### What you should do
Copy exactly. Begin with the line that contains "part: (342, 421) -> (200, 375), removed" and stop after the last line of the records.

######

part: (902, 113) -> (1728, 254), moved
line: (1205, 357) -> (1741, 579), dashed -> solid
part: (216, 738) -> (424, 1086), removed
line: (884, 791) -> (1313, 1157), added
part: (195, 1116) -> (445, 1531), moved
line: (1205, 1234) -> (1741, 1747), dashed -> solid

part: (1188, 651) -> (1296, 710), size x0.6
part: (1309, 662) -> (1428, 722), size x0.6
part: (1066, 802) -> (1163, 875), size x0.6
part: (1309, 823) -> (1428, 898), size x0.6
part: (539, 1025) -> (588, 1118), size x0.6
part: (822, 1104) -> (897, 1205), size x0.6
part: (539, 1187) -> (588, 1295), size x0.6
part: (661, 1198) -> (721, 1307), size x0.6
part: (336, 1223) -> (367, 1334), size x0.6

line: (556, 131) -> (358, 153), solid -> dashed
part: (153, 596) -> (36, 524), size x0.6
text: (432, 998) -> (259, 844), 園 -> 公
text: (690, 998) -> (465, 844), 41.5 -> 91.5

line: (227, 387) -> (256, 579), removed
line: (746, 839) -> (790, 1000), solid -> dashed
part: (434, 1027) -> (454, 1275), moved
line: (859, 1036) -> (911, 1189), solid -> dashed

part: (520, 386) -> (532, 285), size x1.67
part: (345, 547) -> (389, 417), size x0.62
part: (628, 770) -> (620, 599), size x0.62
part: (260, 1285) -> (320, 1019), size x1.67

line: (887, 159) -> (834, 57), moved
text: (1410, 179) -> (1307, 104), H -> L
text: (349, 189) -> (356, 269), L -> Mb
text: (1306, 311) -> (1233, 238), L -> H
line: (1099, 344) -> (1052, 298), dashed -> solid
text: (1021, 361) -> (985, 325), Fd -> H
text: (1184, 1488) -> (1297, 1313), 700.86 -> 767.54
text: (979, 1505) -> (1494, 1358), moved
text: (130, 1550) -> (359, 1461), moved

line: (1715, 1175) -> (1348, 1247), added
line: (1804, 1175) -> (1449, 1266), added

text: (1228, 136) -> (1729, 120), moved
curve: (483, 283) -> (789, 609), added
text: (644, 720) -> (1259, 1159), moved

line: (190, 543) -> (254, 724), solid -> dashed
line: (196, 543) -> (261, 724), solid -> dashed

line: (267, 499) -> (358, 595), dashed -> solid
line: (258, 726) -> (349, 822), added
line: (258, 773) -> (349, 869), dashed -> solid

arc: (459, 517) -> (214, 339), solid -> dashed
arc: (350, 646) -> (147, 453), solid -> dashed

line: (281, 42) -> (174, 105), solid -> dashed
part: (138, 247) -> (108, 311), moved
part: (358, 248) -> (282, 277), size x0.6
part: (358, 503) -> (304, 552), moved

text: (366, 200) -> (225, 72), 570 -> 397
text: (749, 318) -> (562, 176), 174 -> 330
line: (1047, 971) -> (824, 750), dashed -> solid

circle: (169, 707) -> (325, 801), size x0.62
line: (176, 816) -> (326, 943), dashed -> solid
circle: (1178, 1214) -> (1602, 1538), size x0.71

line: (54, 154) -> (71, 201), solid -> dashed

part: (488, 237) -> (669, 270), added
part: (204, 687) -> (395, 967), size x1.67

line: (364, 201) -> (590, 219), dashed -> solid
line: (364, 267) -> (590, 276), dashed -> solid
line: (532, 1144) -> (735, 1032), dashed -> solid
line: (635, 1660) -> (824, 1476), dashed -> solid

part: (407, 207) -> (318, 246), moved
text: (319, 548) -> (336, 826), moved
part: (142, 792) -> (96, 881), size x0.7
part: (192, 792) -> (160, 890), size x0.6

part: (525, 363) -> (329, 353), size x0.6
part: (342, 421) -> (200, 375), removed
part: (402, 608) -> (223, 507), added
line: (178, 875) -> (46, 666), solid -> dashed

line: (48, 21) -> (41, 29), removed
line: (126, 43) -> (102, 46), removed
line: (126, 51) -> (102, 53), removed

######

### Result for this task
part: (342, 421) -> (200, 375), removed
part: (402, 608) -> (223, 507), added
line: (178, 875) -> (46, 666), solid -> dashed

line: (48, 21) -> (41, 29), removed
line: (126, 43) -> (102, 46), removed
line: (126, 51) -> (102, 53), removed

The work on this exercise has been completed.